В жаркие майские дни в укромных уголках пустыни, где-нибудь под крутыми склонами оврагов и лощин, у самок появляются на свет маленькие джейранята. Мне, к сожалению, не пришлось видеть новорожденных ни разу. Но как-то, поднимаясь по одной из расщелин скалистого холма, я вспугнул самку. До этого она лежала в выбитой копытами ямке на крутом склоне под кустом саксаула. Самка была на последней стадии беременности и бежала с большим трудом. До сих пор так близко мне видеть джейрана не приходилось.
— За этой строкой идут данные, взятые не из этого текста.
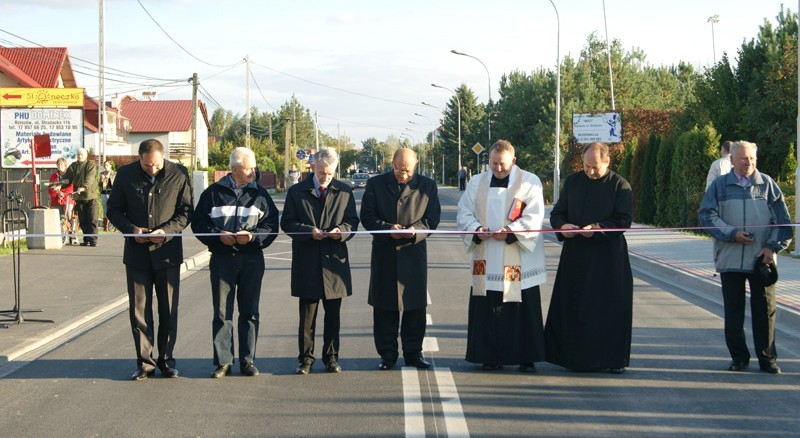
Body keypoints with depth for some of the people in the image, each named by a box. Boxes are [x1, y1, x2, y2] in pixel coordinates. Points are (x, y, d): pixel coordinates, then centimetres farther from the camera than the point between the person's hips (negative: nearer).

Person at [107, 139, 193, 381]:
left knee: (169, 311, 7)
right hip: (137, 253, 1)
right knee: (139, 312, 4)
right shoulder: (125, 174, 0)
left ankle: (166, 360, 19)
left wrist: (167, 231, -16)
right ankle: (144, 363, 13)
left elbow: (186, 211, 0)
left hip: (167, 252, -1)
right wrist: (131, 229, -12)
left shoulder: (179, 175, -4)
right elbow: (114, 209, 6)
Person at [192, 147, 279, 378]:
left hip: (252, 259, 1)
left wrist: (253, 236, -11)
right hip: (222, 259, -1)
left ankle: (247, 361, 13)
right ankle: (222, 362, 7)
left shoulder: (260, 194, 7)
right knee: (222, 312, 1)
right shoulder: (214, 192, 4)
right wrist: (218, 235, -11)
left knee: (250, 312, 5)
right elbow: (198, 222, 5)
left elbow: (272, 224, 5)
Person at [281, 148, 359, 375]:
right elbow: (287, 223, 2)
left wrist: (341, 231, -13)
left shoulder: (344, 191, 8)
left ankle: (331, 358, 17)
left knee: (333, 314, 7)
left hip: (334, 261, 1)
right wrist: (309, 232, -15)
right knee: (307, 314, 3)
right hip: (306, 262, -1)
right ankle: (305, 358, 11)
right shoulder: (296, 192, 5)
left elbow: (352, 221, 9)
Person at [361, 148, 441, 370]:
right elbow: (367, 217, 2)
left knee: (415, 306, 3)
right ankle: (387, 354, 12)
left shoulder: (427, 185, 6)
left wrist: (416, 231, -15)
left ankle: (413, 353, 13)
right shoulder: (375, 184, 5)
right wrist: (388, 229, -15)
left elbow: (432, 218, 4)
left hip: (414, 253, 0)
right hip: (384, 254, 0)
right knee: (384, 306, 3)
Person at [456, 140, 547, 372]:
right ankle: (490, 356, 11)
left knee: (523, 308, -1)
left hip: (519, 262, -3)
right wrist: (476, 229, -12)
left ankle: (526, 357, 6)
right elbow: (464, 213, 8)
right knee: (487, 309, 3)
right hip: (486, 261, 3)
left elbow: (534, 218, -5)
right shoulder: (477, 183, 12)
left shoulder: (529, 183, 2)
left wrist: (510, 232, -19)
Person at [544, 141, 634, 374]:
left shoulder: (620, 186, -1)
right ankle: (573, 356, 13)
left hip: (608, 258, -3)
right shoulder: (572, 182, 10)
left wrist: (597, 229, -22)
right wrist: (562, 226, -11)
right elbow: (557, 213, 11)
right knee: (572, 307, 4)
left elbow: (623, 220, -7)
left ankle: (613, 359, 8)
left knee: (610, 308, -1)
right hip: (574, 255, 3)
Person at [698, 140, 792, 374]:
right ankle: (739, 357, 16)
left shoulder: (767, 184, 5)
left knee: (765, 309, 2)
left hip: (761, 259, 0)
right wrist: (732, 234, -12)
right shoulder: (720, 185, 5)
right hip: (730, 259, 0)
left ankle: (767, 358, 13)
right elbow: (707, 215, -2)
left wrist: (772, 247, -5)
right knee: (733, 311, 5)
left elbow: (783, 220, 6)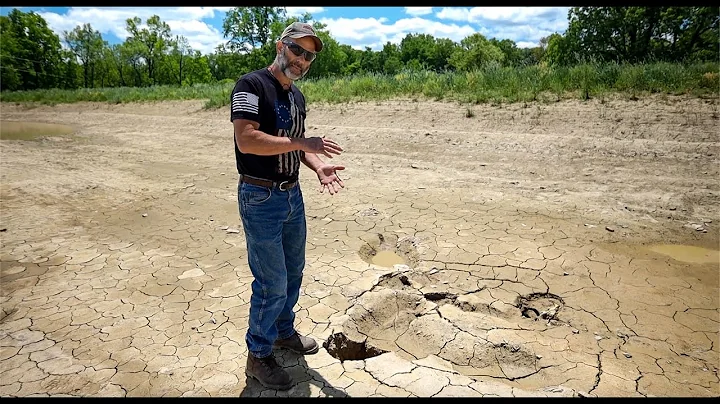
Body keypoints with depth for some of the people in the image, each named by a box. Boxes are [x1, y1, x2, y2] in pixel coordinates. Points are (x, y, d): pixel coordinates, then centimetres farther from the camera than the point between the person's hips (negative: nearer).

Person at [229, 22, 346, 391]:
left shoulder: (297, 96, 13)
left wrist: (318, 166, -1)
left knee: (293, 270, 19)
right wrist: (303, 142, -24)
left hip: (293, 195, 8)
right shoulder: (252, 85, -12)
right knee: (272, 283, -1)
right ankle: (258, 357, 20)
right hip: (261, 198, -8)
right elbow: (246, 139, -26)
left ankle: (284, 331, 41)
Весной 1959 года, закончив свою работу в заповеднике, я должен был уезжать. Все уже уложили в машину, и завтра на рассвете мы трогались в путь. В этот вечер я бродил в последний раз по ставшим мне такими близкими звериным тропам, выходил на полянки, озера и прогалины, навещал особенно памятные для меня места — словом, прощался с тугаями, где незаметно пролетело три года. Под конец я вышел на окраину зарослей и тронулся по песчаному плато среди кустов солянок. Мне хотелось посмотреть на гнездо скотоцерки — маленькой кустарниковой птички. Солнце садилось. Холмы Песчаного Перевала окрасились розовым светом. Я стал кольцевать птенцов. В это время со склона холма спустились на плато три джейрана. Меня они, к счастью, заметили и начали преспокойно пастись, время от времени оглядывая местность. Их серая с белым окраска менялась от розовой и ярко-коричневой до нежно-желтой в переливающихся красках заката. Для прощального вечера это было отрадное зрелище. Тут я впервые почувствовал, что все эти беспокойные ночи, проведенные в дозорах и патрулях, жестокая борьба с преступниками-браконьерами не прошли даром. И когда наутро наша машина, подпрыгивая на ухабах, шла ‘ через Песчаный Перевал, я смотрел на пески с робкой надеждой, что скоро здесь опять появятся табунки быстрых обаятельных антилоп.
С ним я познакомился в первый же день пребывания в заповеднике. С трудом пробившись сквозь густые заросли колючек и эриантусов на берег озера, я увидел голову зверька, который неторопливо отплывал от этого места и недовольно оглядывался на меня. Он остановился в тростниковых зарослях неподалеку и глухо заворчал. Как следует разглядев зверя, я догадался, что передо мной та самая нутрия, о которой я столько наслышался.
Нутрия — это испанское название зверька, имеющего туземное название «коипу», отсюда и его латинское наименование «Myocastor coipus». У нас его называют также болотным бобром. Родина болотного бобра — Амазонка. Там он живет по болотистым берегам рек и озер, устраивая гнезда в густых зарослях водной растительности или роя норы в обрывистых берегах. Вся жизнь зверька связана с водой, и он очень напоминает бобра, отличаясь от него несколько более мелкими размерами и круглым голым хвостом, как у водяной крысы. Отдельные самцы коипу достигают веса в 16 килограммов. Мех коипу гораздо дешевле бобрового, но тем не менее он сравнительно дорог (до 14 рублей за невыделанную шкурку) и пользуется большим спросом. По этой причине некоторые предприимчивые деятели заинтересовались болотным бобром, и вскоре он был удачно акклиматизирован в Европе. В тридцатых годах нутрия была завезена в Закавказье, где также довольно успешно акклиматизировалась. Затем наступил черед Средней Азии.